# THE PROBLEM:
No pictures, nothing altered: return the data below.
DATA: Begin
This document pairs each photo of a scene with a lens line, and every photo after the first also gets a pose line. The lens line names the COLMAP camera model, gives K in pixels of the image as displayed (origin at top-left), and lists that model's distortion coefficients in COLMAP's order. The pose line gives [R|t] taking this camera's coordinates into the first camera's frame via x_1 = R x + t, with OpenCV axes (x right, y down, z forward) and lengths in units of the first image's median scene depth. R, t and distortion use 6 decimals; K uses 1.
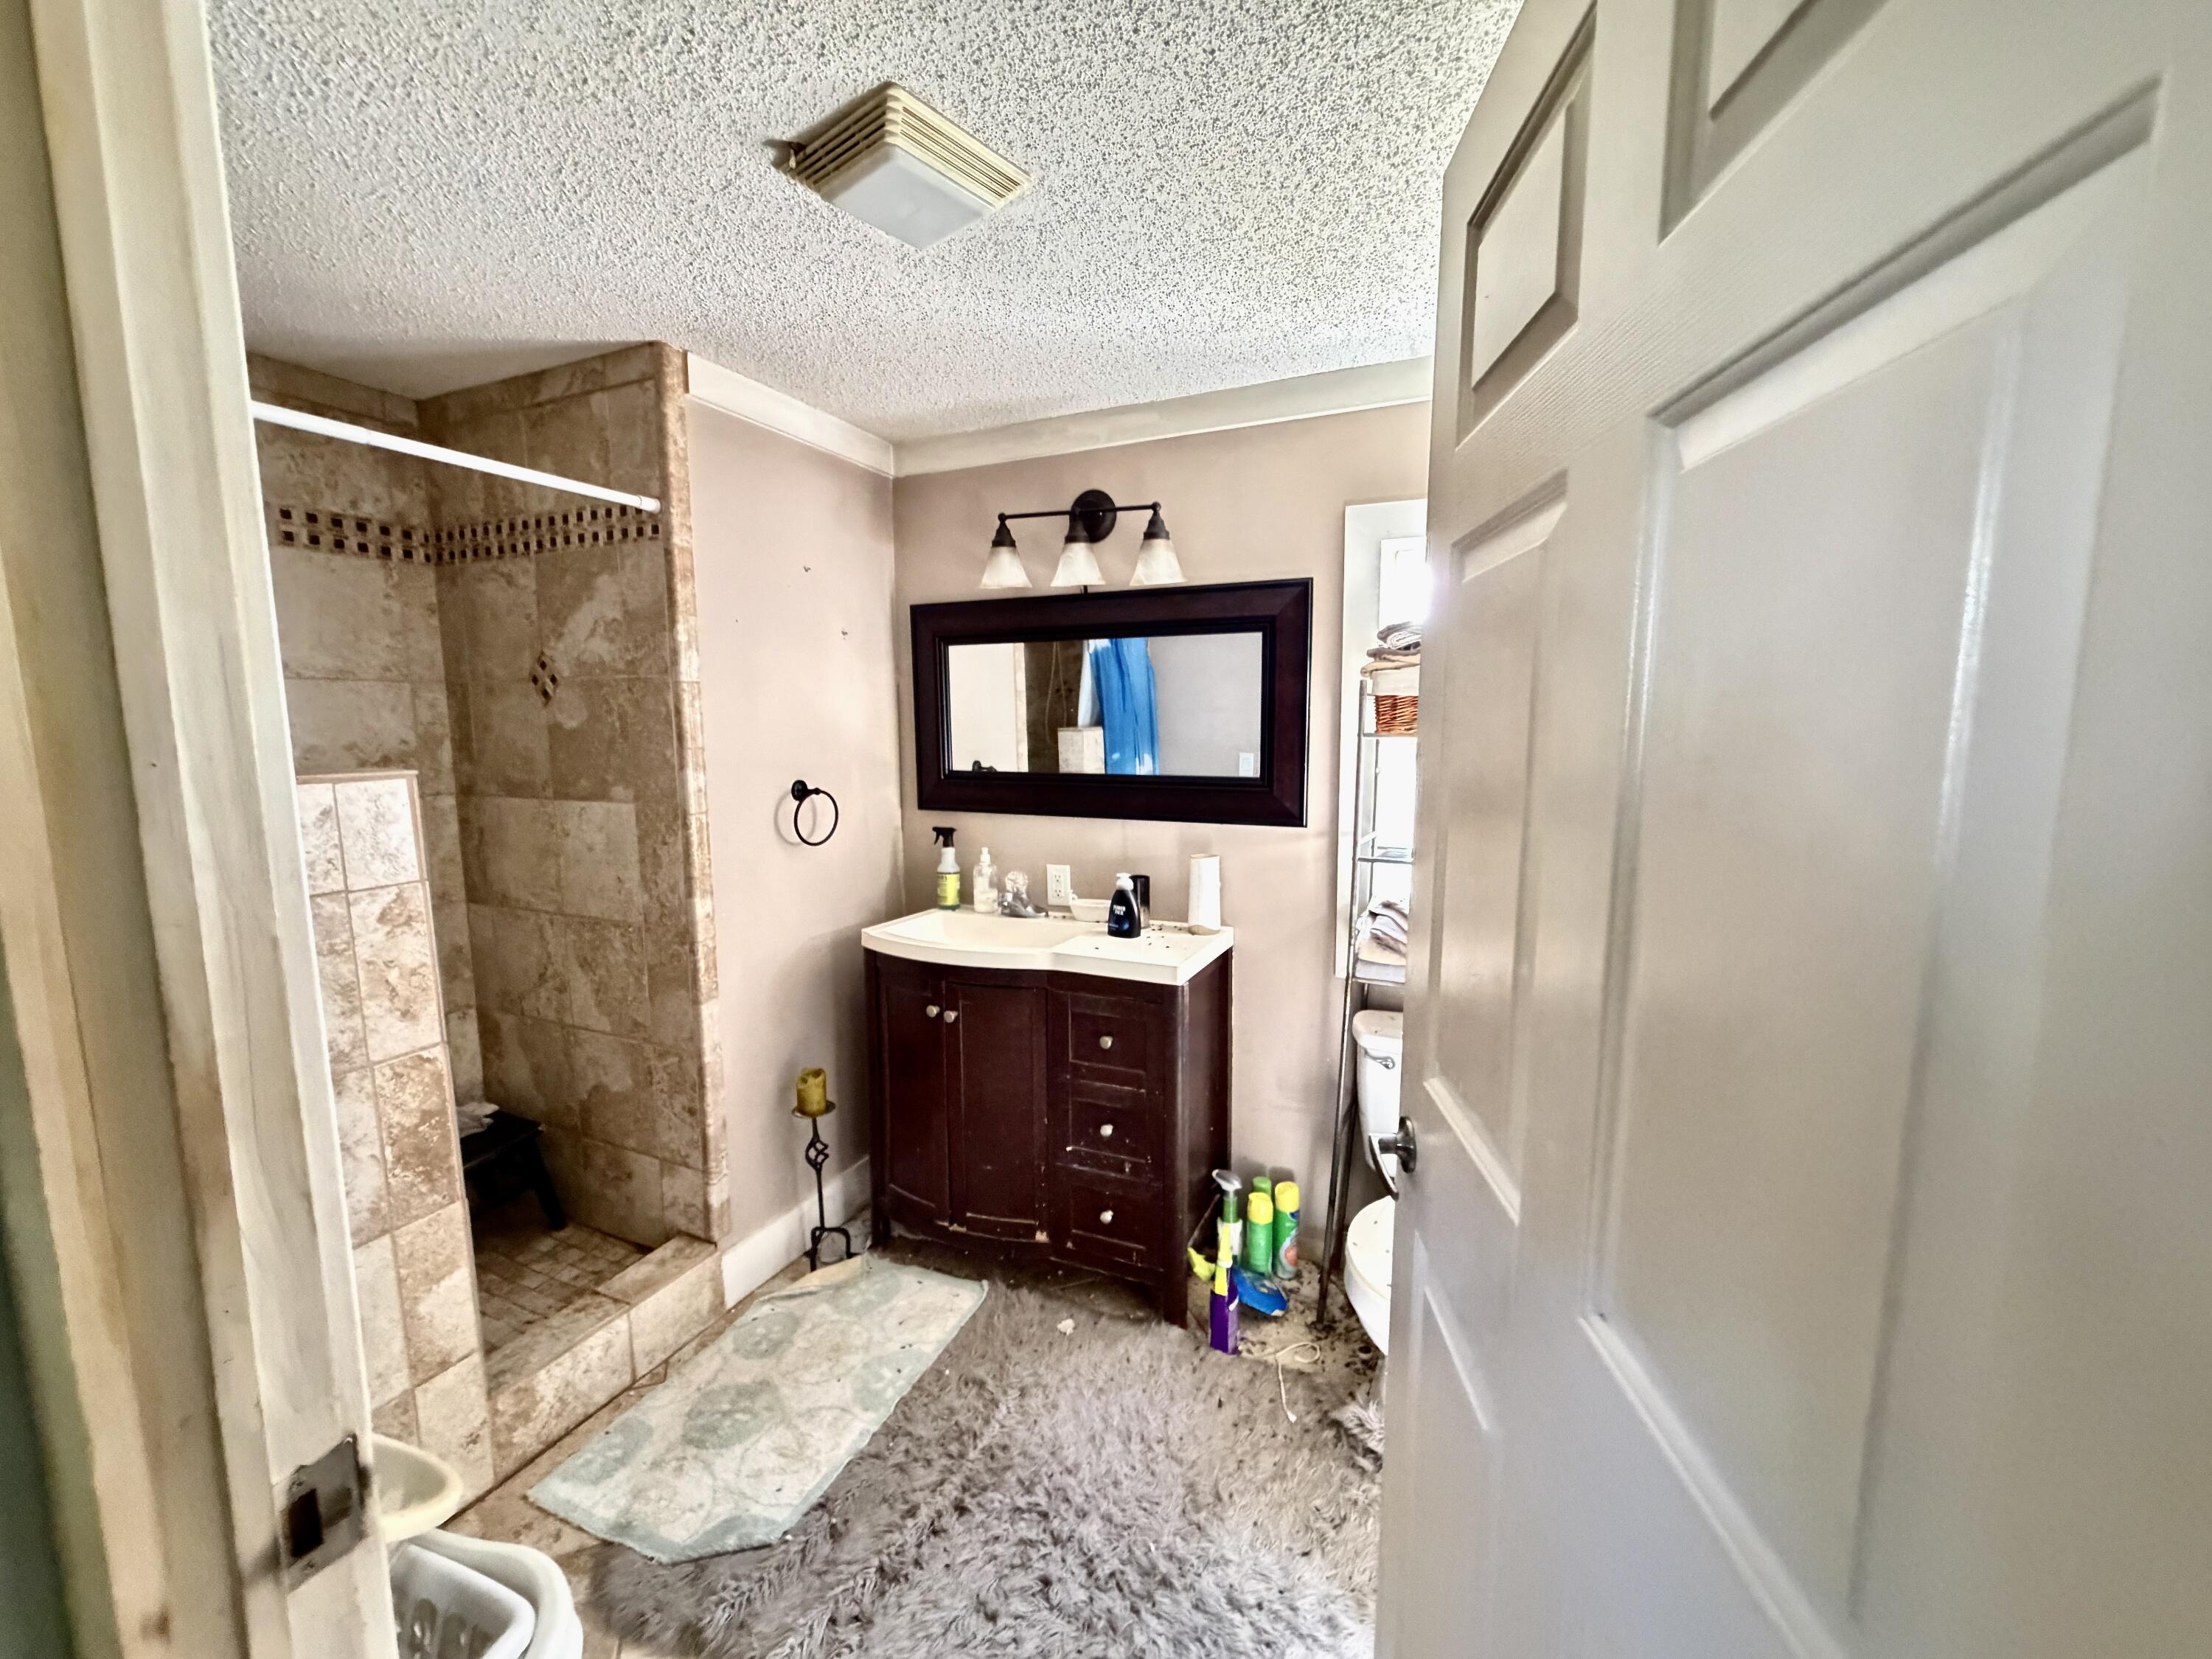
lens RADIAL K [[880.1, 0, 1109.6], [0, 880.1, 831.0], [0, 0, 1]] dist [0.000214, 0.000759]
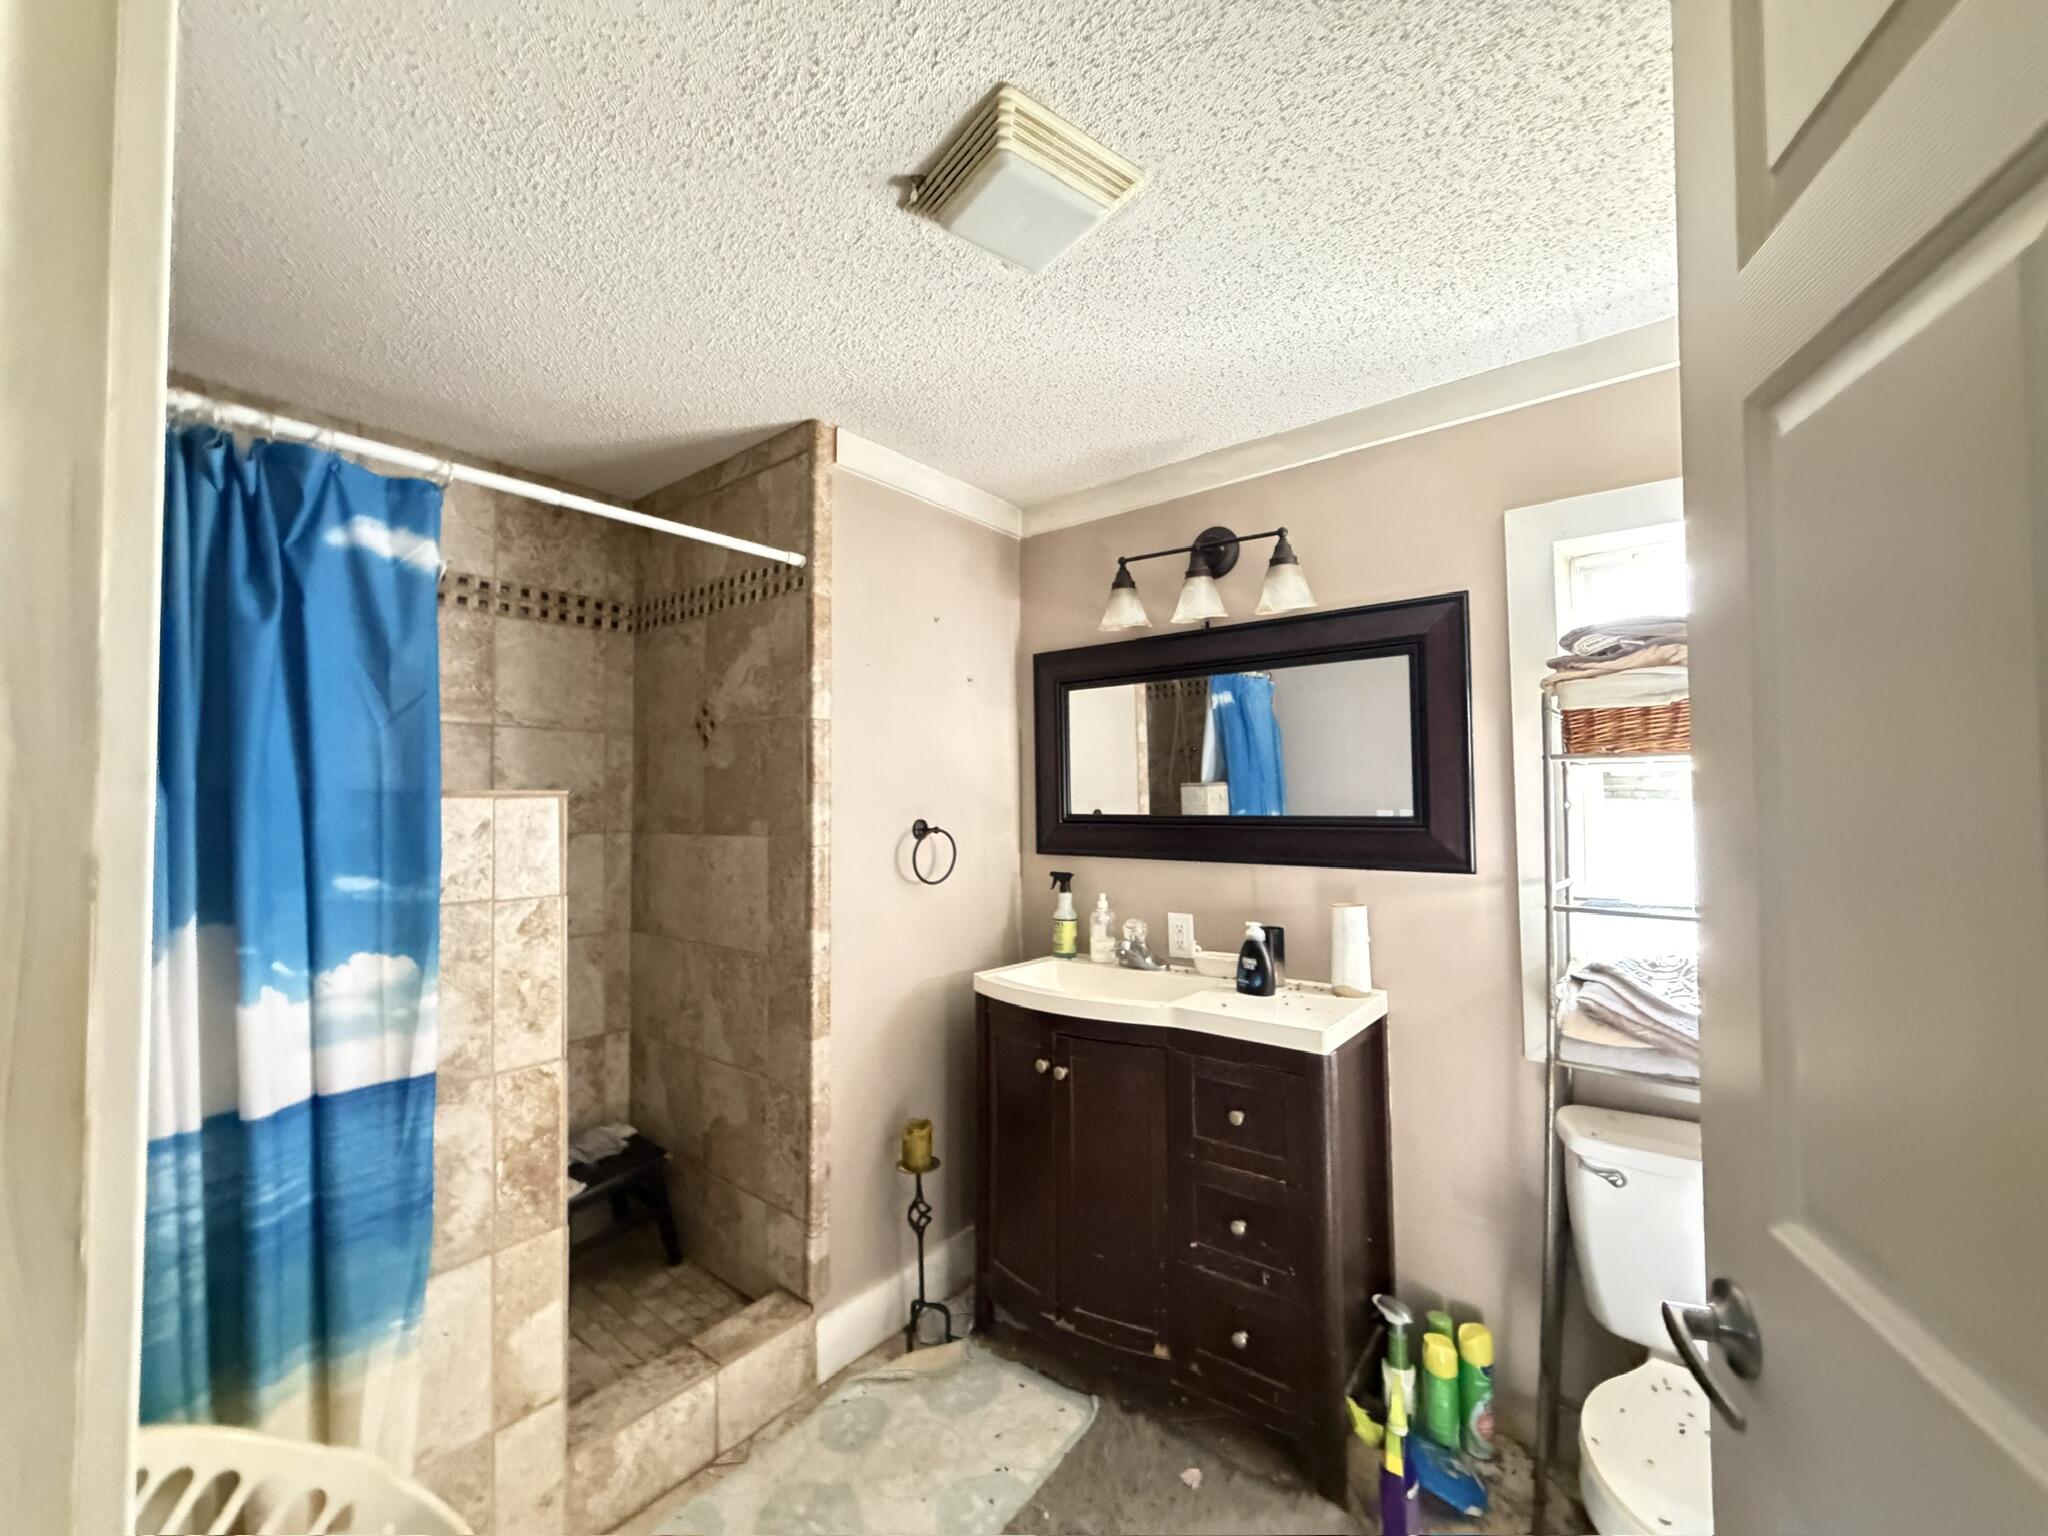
lens RADIAL K [[814.8, 0, 1026.2], [0, 814.8, 774.5], [0, 0, 1]] dist [0.000214, 0.000759]
pose [[0.969297, -0.013305, -0.245532, -0.003357], [-0.025303, 0.987837, -0.153421, 0.036885], [0.244586, 0.154923, 0.957171, 0.138110]]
DATA: End
# TASK SOLUTION:
This document pairs each photo of a scene with a lens line, and every photo after the first also gets a pose line. The lens line names the COLMAP camera model, gives K in pixels of the image as displayed (origin at top-left), and lists that model's distortion coefficients in COLMAP's order. The pose line gives [R|t] taking this camera's coordinates into the first camera's frame via x_1 = R x + t, with OpenCV axes (x right, y down, z forward) and lengths in units of the first image's median scene depth. R, t and distortion use 6 decimals; K uses 1.
lens RADIAL K [[880.1, 0, 1109.6], [0, 880.1, 831.0], [0, 0, 1]] dist [0.000214, 0.000759]
lens RADIAL K [[814.8, 0, 1026.2], [0, 814.8, 774.5], [0, 0, 1]] dist [0.000214, 0.000759]
pose [[0.969297, -0.013305, -0.245532, -0.003357], [-0.025303, 0.987837, -0.153421, 0.036885], [0.244586, 0.154923, 0.957171, 0.138110]]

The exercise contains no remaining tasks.